_Assignment_:
Copying rule for the data below: pictures stay out, and only the lines from the one with "exposure_s: 1/105" down to the one with "exposure_s: 1/120", inclusive, are repeated exactly.

_Exercise inputs_:
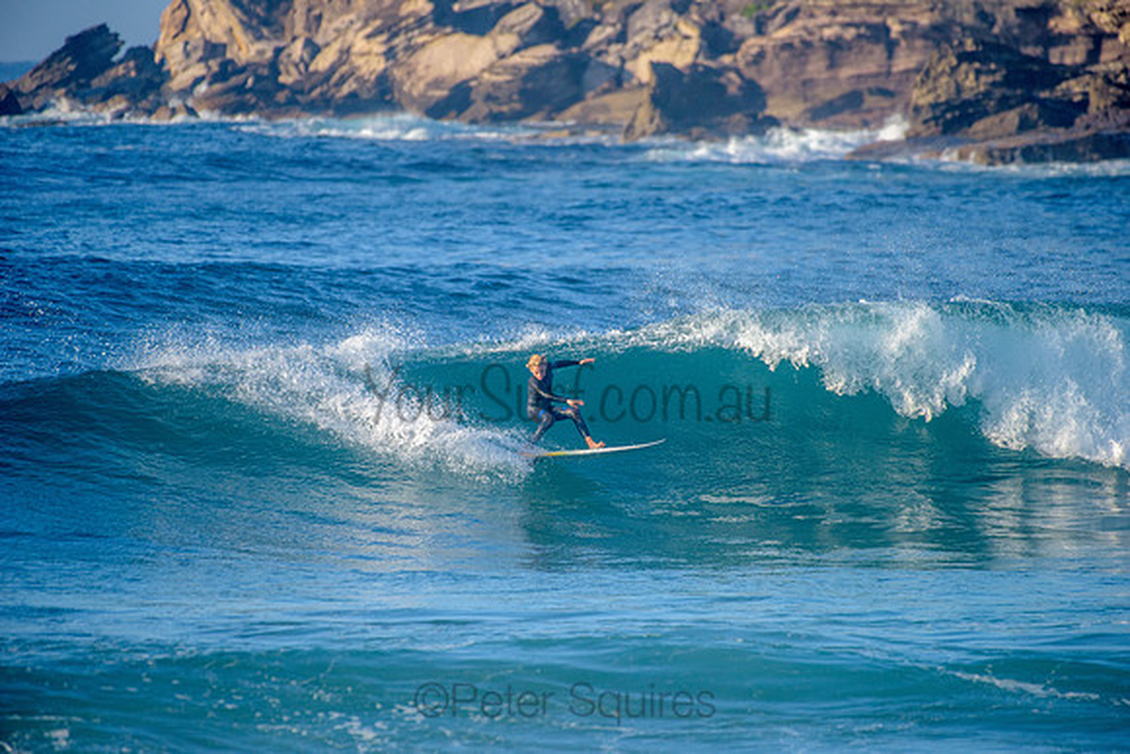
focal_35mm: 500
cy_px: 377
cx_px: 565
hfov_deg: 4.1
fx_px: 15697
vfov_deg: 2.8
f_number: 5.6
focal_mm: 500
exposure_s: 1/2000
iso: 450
--
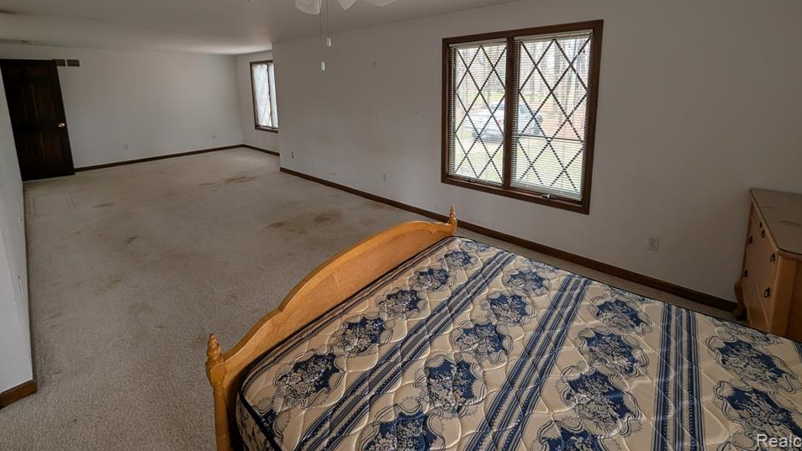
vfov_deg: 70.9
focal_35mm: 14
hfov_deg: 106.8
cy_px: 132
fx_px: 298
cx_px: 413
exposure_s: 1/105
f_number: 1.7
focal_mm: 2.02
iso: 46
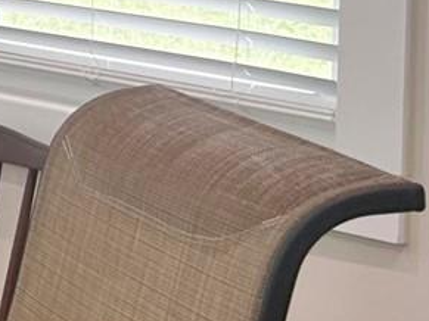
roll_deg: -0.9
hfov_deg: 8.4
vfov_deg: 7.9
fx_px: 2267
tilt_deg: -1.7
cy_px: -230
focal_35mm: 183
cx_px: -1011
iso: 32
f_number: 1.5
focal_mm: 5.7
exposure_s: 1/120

_Exercise answer_:
exposure_s: 1/105
f_number: 1.7
focal_mm: 2.02
iso: 46
roll_deg: -0.9
hfov_deg: 8.4
vfov_deg: 7.9
fx_px: 2267
tilt_deg: -1.7
cy_px: -230
focal_35mm: 183
cx_px: -1011
iso: 32
f_number: 1.5
focal_mm: 5.7
exposure_s: 1/120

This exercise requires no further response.